The Democratic candidate for the 112th district, Brandy Chambers, was a participant in the PGP town hall. So, naturally I was interested in her district and her race. She came within two points of winning in 2018, and is running again to unseat five-term incumbent Angie Chen Button. Chambers' website accused the GOP legislature of being "focused on fringe issues," and I asked her to elaborate.

"When Texas was suffering a CPS [Child Protective Services] crisis and public school funding was drowning, the leadership in Austin prioritized bathroom bills and laws intimidating immigrants," she replied. "I've talked to people all over our district and not one person said, 'Please more tax breaks for yacht owners and no to lifesaving and billion dollar saving Medicaid expansion.' No voters asked for more than a dozen pieces of anti-LGBTQ legislation." 

"My opponent votes against local control, neighborhood schools, property tax reform, public safety, wage-theft prevention, and private family planning," Chambers said. "She works for special interest donors. I will work for the people."

While some specifics may vary ("wage theft prevention" is important, but probably made Chambers' list because she's an employment law attorney), those broad themes surely echo in thousands of other races nationwide, along with other issues her website highlights, including climate change and criminal justice reform. She also includes fair redistricting maps ("Politicians shouldn't pick their voters"), which as an issue remains more muddled. 

As Wachspress noted in his presentation, both parties have "announced campaigns to target close state legislative chambers in key redistricting states" and claim that fair redistricting was their concern. But their "choices of targets plainly show that their goals are not so noble": Democratic targets include Pennsylvania, for example, while Republican targets include Texas. In each case, their own party's governor — who is not up for election in 2020 — holds veto power over the process, meaning that only one party is in position to potentially draw unfair maps. 

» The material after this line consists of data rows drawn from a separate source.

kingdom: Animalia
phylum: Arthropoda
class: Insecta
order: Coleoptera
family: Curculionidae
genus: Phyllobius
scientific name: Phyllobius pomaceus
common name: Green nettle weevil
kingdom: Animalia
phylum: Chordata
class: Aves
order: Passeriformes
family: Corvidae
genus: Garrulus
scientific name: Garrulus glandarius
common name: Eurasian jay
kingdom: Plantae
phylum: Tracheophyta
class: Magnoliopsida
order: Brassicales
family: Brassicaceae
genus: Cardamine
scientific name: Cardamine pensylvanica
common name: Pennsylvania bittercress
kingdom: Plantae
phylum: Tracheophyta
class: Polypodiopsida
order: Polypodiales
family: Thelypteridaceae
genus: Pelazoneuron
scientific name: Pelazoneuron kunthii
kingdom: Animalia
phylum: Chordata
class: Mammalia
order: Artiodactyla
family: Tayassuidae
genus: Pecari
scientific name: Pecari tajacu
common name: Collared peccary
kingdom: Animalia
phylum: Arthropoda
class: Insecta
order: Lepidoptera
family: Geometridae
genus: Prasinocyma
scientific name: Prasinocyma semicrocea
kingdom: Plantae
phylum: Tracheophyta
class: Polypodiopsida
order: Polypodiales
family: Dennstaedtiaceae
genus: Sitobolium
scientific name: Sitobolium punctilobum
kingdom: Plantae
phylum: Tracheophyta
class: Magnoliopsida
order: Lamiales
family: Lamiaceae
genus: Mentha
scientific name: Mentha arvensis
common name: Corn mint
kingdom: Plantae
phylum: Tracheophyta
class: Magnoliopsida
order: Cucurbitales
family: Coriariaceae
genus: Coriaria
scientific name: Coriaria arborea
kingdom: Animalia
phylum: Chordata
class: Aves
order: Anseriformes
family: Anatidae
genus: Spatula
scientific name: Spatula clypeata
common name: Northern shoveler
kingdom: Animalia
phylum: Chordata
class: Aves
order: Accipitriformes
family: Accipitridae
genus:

"If partisans are the only people investing in these races, then there's just as much organization on the pro-gerrymandering front as on the anti-gerrymandering front," Wachspress said. "In order to tip the scales toward fair redistricting, people have to be willing to organize for both parties depending on the political landscape of a given state."

That may sound overly noble in these deeply divided times — and it's not strictly true. PGP, is explicitly nonpartisan and devoted to fighting gerrymandering by either party. That makes sense: A majority of all voters, across party lines, oppose partisan gerrymandering. So PGP enables the ordinary citizen to take a proactive role, but doesn't tell you what to do — it simply makes the potential impacts clearer and more readily comparable. But since Republicans have been far more organized in their partisan gerrymandering, there are more available targets, with higher stakes, for Democratic activists to focus on. 

There are other groups out there offering similar guidance, such as the Future Now Fund, which provides a more broad-brush approach, multi-issue framework for working to flip or defend state legislatures. Or Swing Left with its Super State strategy (including a focus on redistricting), which I wrote about as part of my 2020 preview in early 2019. There are also state-level efforts, such as Flip the Texas House. You can use PGP's "redistricting moneyball, in combination with any or all of these other guides, or all on its own. 

The point is, you have options and you can find information. You can decide what battles matter most to you, and prioritize them on your terms, based on much better evidence and better data than hand-waving promises from politicians and misleading media narratives. And we can all count on the Princeton Gerrymandering Project to keep on developing new tools to help citizens fight for fair representation in the next big wave of redistricting battles that's just ahead.